RULING AND ORDER
ROBERT N. CHATIGNY, District Judge.
Plaintiff Kenneth Jones brings this action against defendants Midland Funding, LLC (“Midland”) and Midland Credit Management, Inc. (“MCM”) claiming that a debt collection letter he received from MCM violated the Fair Debt Collection Practices Act (“FDCPA”), 15 U.S.C. §§ 1692,
et seq.,
and two state statutes, the Creditors’ Collection Practices Act, Conn. GemStat. §§ 36a-645,
et seq.
(“CCPA”) and the Connecticut Unfair Trade Practices Act (“CUTPA”), Conn. Gen.Stat. §§ 42-110a,
et seq.
The defendants have moved for summary judgment on all three claims and the plaintiff has moved for partial summary judgment on all three claims as to liability only. The plaintiffs motion is granted with regard to his claim under the FDCPA. Plaintiff prevails on the FDCPA claim because the collection letter at issue on the motion for summary judgment failed to clearly and accurately state the amount of the debt as required by the statute. The defendants’ motion is granted as to the other claims. The CUTPA claim fails as a matter of law because the plaintiff has not shown that he sustained an ascertainable loss as a result of the defendants’ conduct. Summary judgment is proper on the CCPA claim because a consumer has a private right of action under this statute only if his claim accrued on or after July 1, 2007, and it is undisput
ed that the plaintiffs claim accrued before then.
I.
Background
The cross-motions for summary judgment concern a collection letter sent by MCM to the plaintiff on June 24, 2007, pursuant to the validation of debts section of the FDCPA. 15 U.S.C. § 1692g. Under this section, a debt collector has an affirmative obligation to disclose certain information to a consumer in writing no later than five days after the debt collector’s first communication with the consumer regarding collection of the debt. The written notice must state the name of the original creditor and the amount of the debt and inform the consumer of his right to dispute the debt within thirty days of receipt of the notice.
See
15 U.S.C. 1692g(a)(l).
MCM’s letter to the plaintiff of June 24, 2007, stated that Midland Funding had purchased a debt owed by the plaintiff to First Consumer National Bank and that MCM was a debt collection company seeking to collect the debt. The “Current Balance” stated in the letter was $2,096.06. No itemization was provided and there was no mention of interest or other charges. The letter informed the plaintiff of his right to dispute the validity of the debt within 30 days. The letter also offered to settle the debt at a 10% discount if payment was made by August 8, 2007. The letter stated that, with the 10% discount, the “Amount Due” was $1,885.55. A tear-off portion of the letter repeated both the current balance and amount due. The letter informed the plaintiff that he could accept the settlement offer by mailing a check for the amount due by August 8. A phone number for an account manager also was provided.

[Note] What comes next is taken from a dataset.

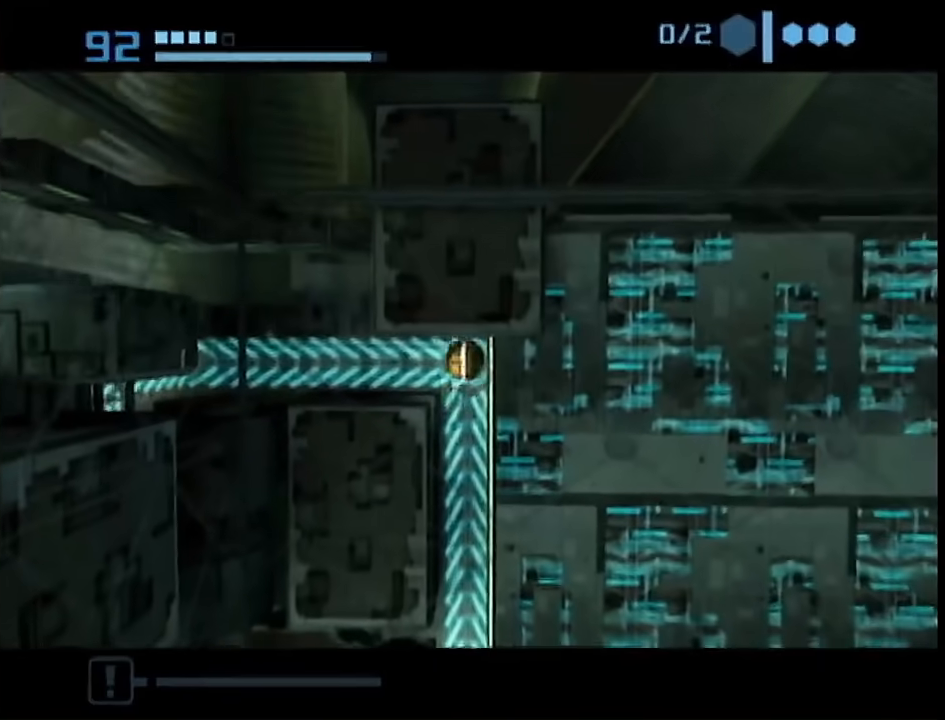
{"buttons": ["A", "R1"], "left_stick": "center", "right_stick": "center", "events": [[400, "A", "down"], [433, "left_stick", "right"], [483, "left_stick", "center"]]}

Plaintiff subsequently received two more letters from MCM. A letter dated October 19, 2007, stated that the balance had grown to $2,137.24, reflecting an increase of about $40 over the balance stated in the June 24 letter. In addition, it listed daily and annual interest rates, which had not been disclosed previously. A third letter dated October 26, 2007, showed a balance due of $2,139.83. Only the June 24 letter remains at issue.
II.
Discussion
A. FDCPA
Plaintiff claims that the June 24 letter violated § 1692g(a)(l) by failing to correctly state the amount of the debt. The letter was deficient, he contends, because it omitted to disclose that the amount of the debt would increase due to interest.

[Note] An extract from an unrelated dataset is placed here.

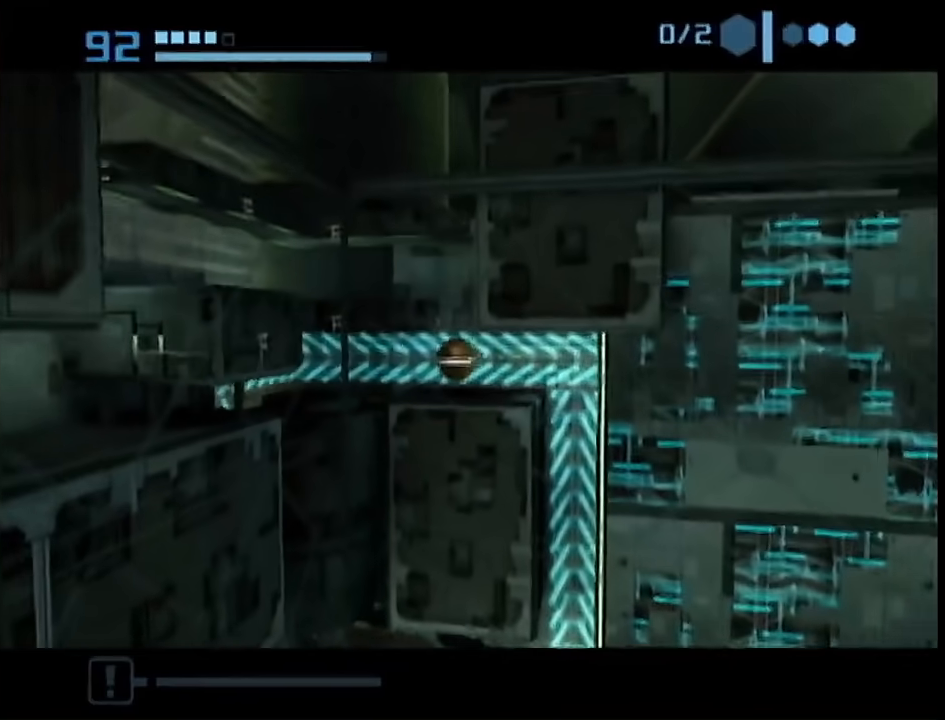
{"buttons": [], "left_stick": "center", "right_stick": "center", "events": [[17, "A", "up"], [200, "R1", "up"]]}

Defendants respond that the letter complied with the statute because it accurately listed the “Current Balance” of $2096.06, which was the total amount of the debt as of the date of the letter. Whether the letter complied with the requirement that the amount of the debt be correctly stated is a question of law properly determined on a motion for summary judgment.
See Dragon v. I.C. System,
Inc.,
483 F.Supp.2d 198, 203 (D.Conn.2007).
When determining whether § 1692g has been violated, courts use “an objective standard, measured by how the ‘least sophisticated consumer’ would interpret the notice received from the debt collector.”
Savino v. Computer Credit, Inc.,
164 F.3d 81, 85 (2d Cir.1998) (quoting
Russell,
74 F.3d at 34). “The critical question is ... whether the notice fails to convey the required information ‘clearly and effectively and thereby makes the lest sophisticated consumer uncertain’ as to the meaning of the message.”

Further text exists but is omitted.